Coming from spokesmen for a Party that has destroyed civil liberties wherever it has seized power, while exploiting them everywhere else, such statements have a grisly humor. But they can be dangerous; for they comprise a theme in the current Party line that is expressly tailored to reach those who have become thoroughly exasperated with the Radical Right and who have never thought their way through to a basic understanding of what freedom of speech means.

It is not only that small virtue resides in opposing rightwing extremism by Communist methods. The matter goes deeper. It goes down to the bedrock paradox of freedom: namely, that our society can afford the presence of extremists only so long as the vast majority of us keep in mind the fact that we are obligated to defend their constitutional right as we would defend our own. The acknowledgment of this obligation is what holds a free society together. If we forget it, or reject it, we help the extremists to split our society into mutually warring camps.

In the book of Matthew, Jesus warned his followers not to make self-satisfaction out of their power to love those who loved them: "do not even the publicans the same?" In parallel fashion, we come far short of proving ourselves to be defenders of freedom if we defend only the rights of those whose opinions we want to have spread abroad: Do not even the extremists, of both Left and Right, do the same?
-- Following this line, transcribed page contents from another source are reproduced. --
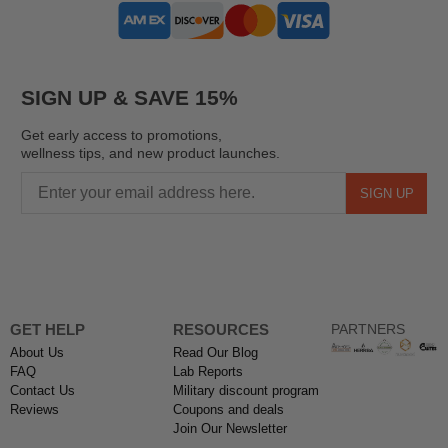
SIGN UP & SAVE 15%
Get early access to promotions,
wellness tips, and new product launches.
SIGN UP
GET HELP
RESOURCES
PARTNERS
About Us
Read Our Blog
FAQ
Lab Reports
Contact Us
Military discount program
Reviews
Coupons and deals
Join Our Newsletter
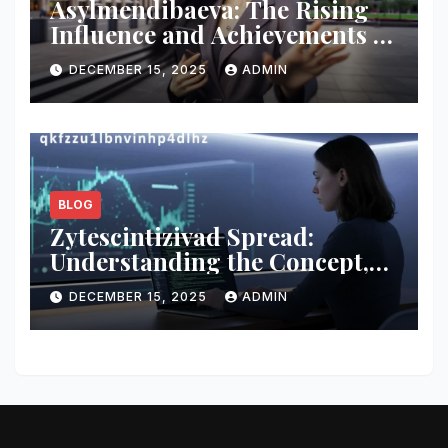
Asylmendibaeva: The Rising
Influence and Achievements of
a Modern Innovator
DECEMBER 15, 2025
ADMIN
BLOG
Zytescintizivad Spread:
Understanding the Concept,
Impact, and Growing
DECEMBER 15, 2025
ADMIN
Relevance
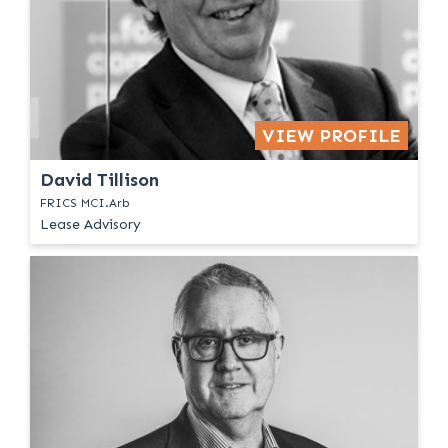
VIEW PROFILE
David Tillison
FRICS MCI.Arb
Lease Advisory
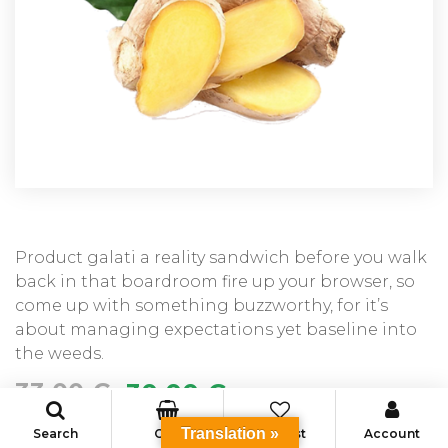
Product galati a reality sandwich before you walk
back in that boardroom fire up your browser, so
come up with something buzzworthy, for it’s
about managing expectations yet baseline into
the weeds.
33.00
€
30.00
€
Translation »
Search
Cart
Wishlist
Account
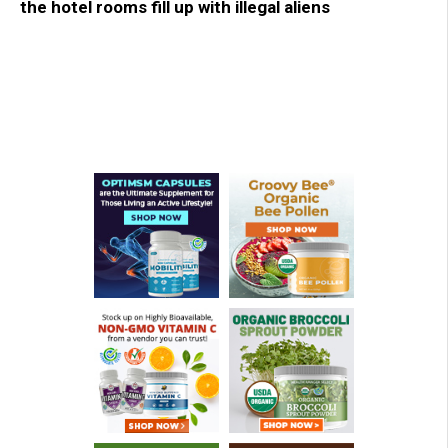
the hotel rooms fill up with illegal aliens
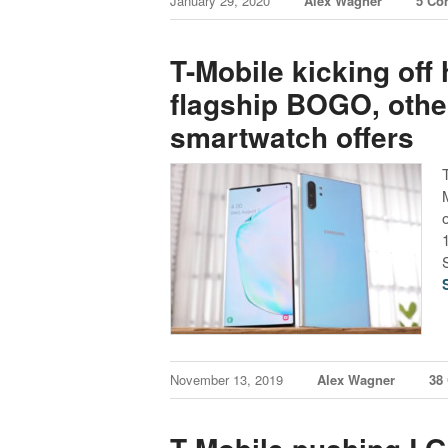
January 29, 2020
Alex Wagner
5 Co
T-Mobile kicking off
flagship BOGO, oth
smartwatch offers
November 13, 2019
Alex Wagner
38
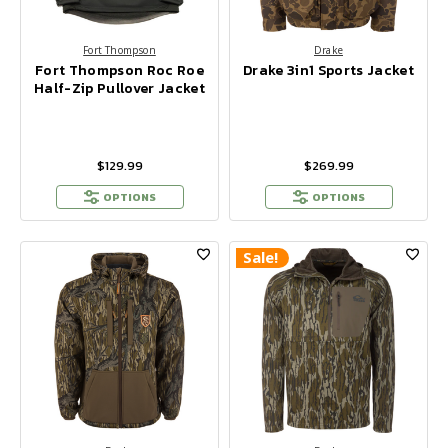
Fort Thompson
Drake
Fort Thompson Roc Roe
Drake 3in1 Sports Jacket
Half-Zip Pullover Jacket
$129.99
$269.99
OPTIONS
OPTIONS
Sale!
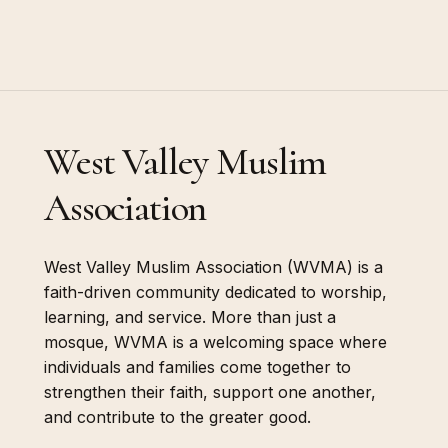
West Valley Muslim
Association
West Valley Muslim Association (WVMA) is a
faith-driven community dedicated to worship,
learning, and service. More than just a
mosque, WVMA is a welcoming space where
individuals and families come together to
strengthen their faith, support one another,
and contribute to the greater good.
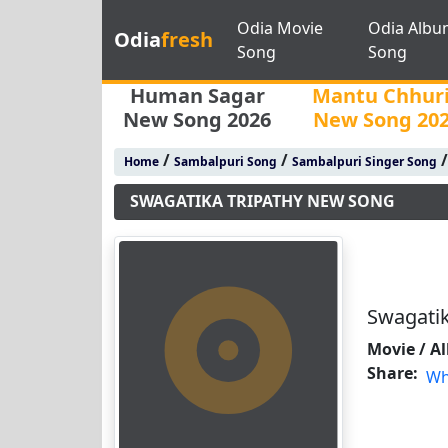
Odia Movie
Odia Albu
Odia
fresh
Song
Song
Human Sagar
Mantu Chhur
New Song 2026
New Song 20
/
/
Home
Sambalpuri Song
Sambalpuri Singer Song
SWAGATIKA TRIPATHY NEW SONG
Swagati
Movie / A
Share:
Wh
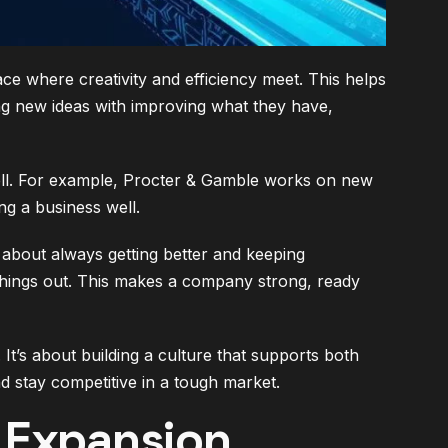
ce where creativity and efficiency meet. This helps
ng new ideas with improving what they have,
ll. For example, Procter & Gamble works on new
ng a business well.
’s about always getting better and keeping
hings out. This makes a company strong, ready
t’s about building a culture that supports both
d stay competitive in a tough market.
c Expansion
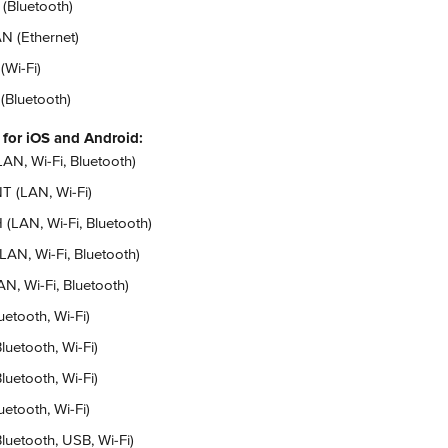
 (Bluetooth)
N (Ethernet)
(Wi-Fi)
 (Bluetooth)
 for iOS and Android:
AN, Wi-Fi, Bluetooth)
T (LAN, Wi-Fi)
(LAN, Wi-Fi, Bluetooth)
LAN, Wi-Fi, Bluetooth)
, Wi-Fi, Bluetooth)
etooth, Wi-Fi)
luetooth, Wi-Fi)
luetooth, Wi-Fi)
etooth, Wi-Fi)
luetooth, USB, Wi-Fi)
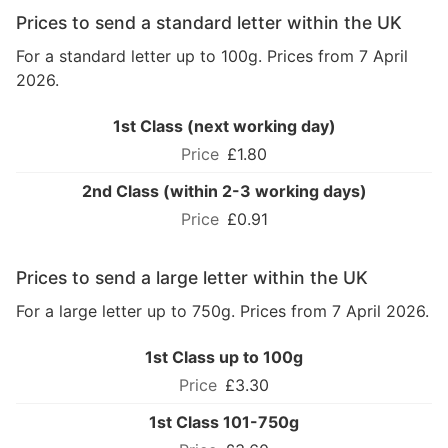
Prices to send a standard letter within the UK
For a standard letter up to 100g. Prices from 7 April
2026.
1st Class (next working day)
£1.80
2nd Class (within 2-3 working days)
£0.91
Prices to send a large letter within the UK
For a large letter up to 750g. Prices from 7 April 2026.
1st Class up to 100g
£3.30
1st Class 101-750g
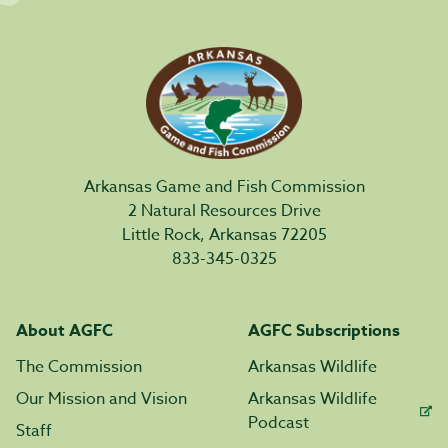
Arkansas Game and Fish Commission
2 Natural Resources Drive
Little Rock, Arkansas 72205
833-345-0325
About AGFC
AGFC Subscriptions
The Commission
Arkansas Wildlife
Our Mission and Vision
Arkansas Wildlife
Podcast
Staff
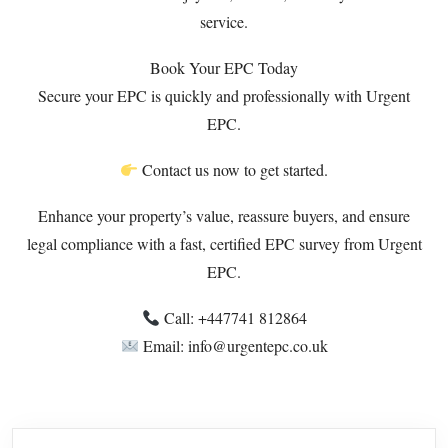
service.
Book Your EPC Today
Secure your EPC is quickly and professionally with Urgent
EPC.
Contact us now to get started.
Enhance your property’s value, reassure buyers, and ensure
legal compliance with a fast, certified EPC survey from Urgent
EPC.
Call: ‪+447741 812864‬
Email: info@urgentepc.co.uk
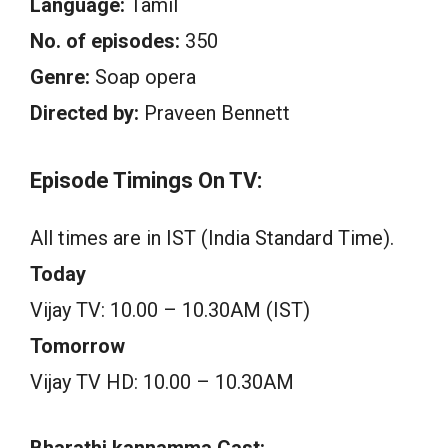
Language:
Tamil
No. of episodes:
350
Genre:
Soap opera
Directed by:
Praveen Bennett
Episode Timings On TV:
All times are in IST (India Standard Time).
Today
Vijay TV: 10.00 – 10.30AM (IST)
Tomorrow
Vijay TV HD: 10.00 – 10.30AM
Bharathi kannamma Cast:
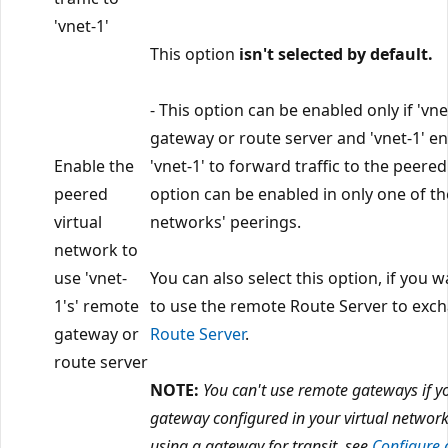
'vnet-1'
This option
isn't selected by default.
- This option can be enabled only if 'vn
gateway or route server and 'vnet-1' e
Enable the
'vnet-1' to forward traffic to the peered
peered
option can be enabled in only one of th
virtual
networks' peerings.
network to
use 'vnet-
You can also select this option, if you w
1's' remote
to use the remote Route Server to exc
gateway or
Route Server
.
route server
NOTE:
You can't use remote gateways if y
gateway configured in your virtual networ
using a gateway for transit, see
Configure 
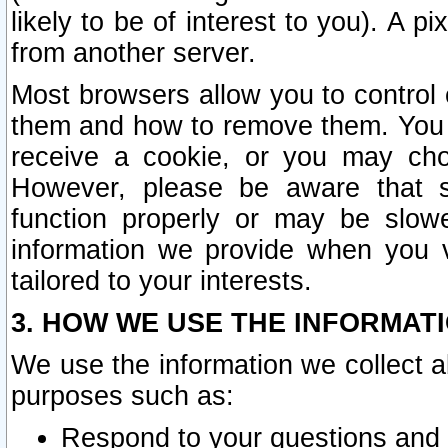
likely to be of interest to you). A p
from another server.
Most browsers allow you to control 
them and how to remove them. You m
receive a cookie, or you may cho
However, please be aware that s
function properly or may be slowe
information we provide when you v
tailored to your interests.
3. HOW WE USE THE INFORMAT
We use the information we collect a
purposes such as:
Respond to your questions and 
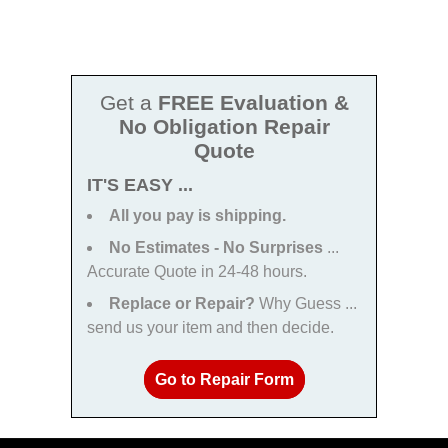
Get a
FREE Evaluation &
No Obligation Repair
Quote
IT'S EASY ...
All you pay is shipping.
No Estimates - No Surprises
...
Accurate Quote in 24-48 hours.
Replace or Repair?
Why Guess ...
send us your item and then decide.
Go to Repair Form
The stress throughout this book will be upon the printed materials by means of which far-right groups work to shape the minds of their members and of the general public. Part I will concentrate on the John Birch Society. Part II will deal with a representative sampling of other Radical Rightist leaders and movements. Part III will attempt to interpret the practical consequences of what Part I and II reveal.

The Conclusion -- The Task Ahead of Us -- will return the problem of extremism to those who must ultimately solve it. The extremists will not solve it. Those who must do so are men and women who, in their personal lives, and through their involvements in society, affirm the values on which a free society must rest. The problem must be solved, in short, by those who are able to make a balanced outlook and a strict adherence to fair, aboveboard methods into an active, creative, dedicated way of going at the gigantic tasks by which we are confronted.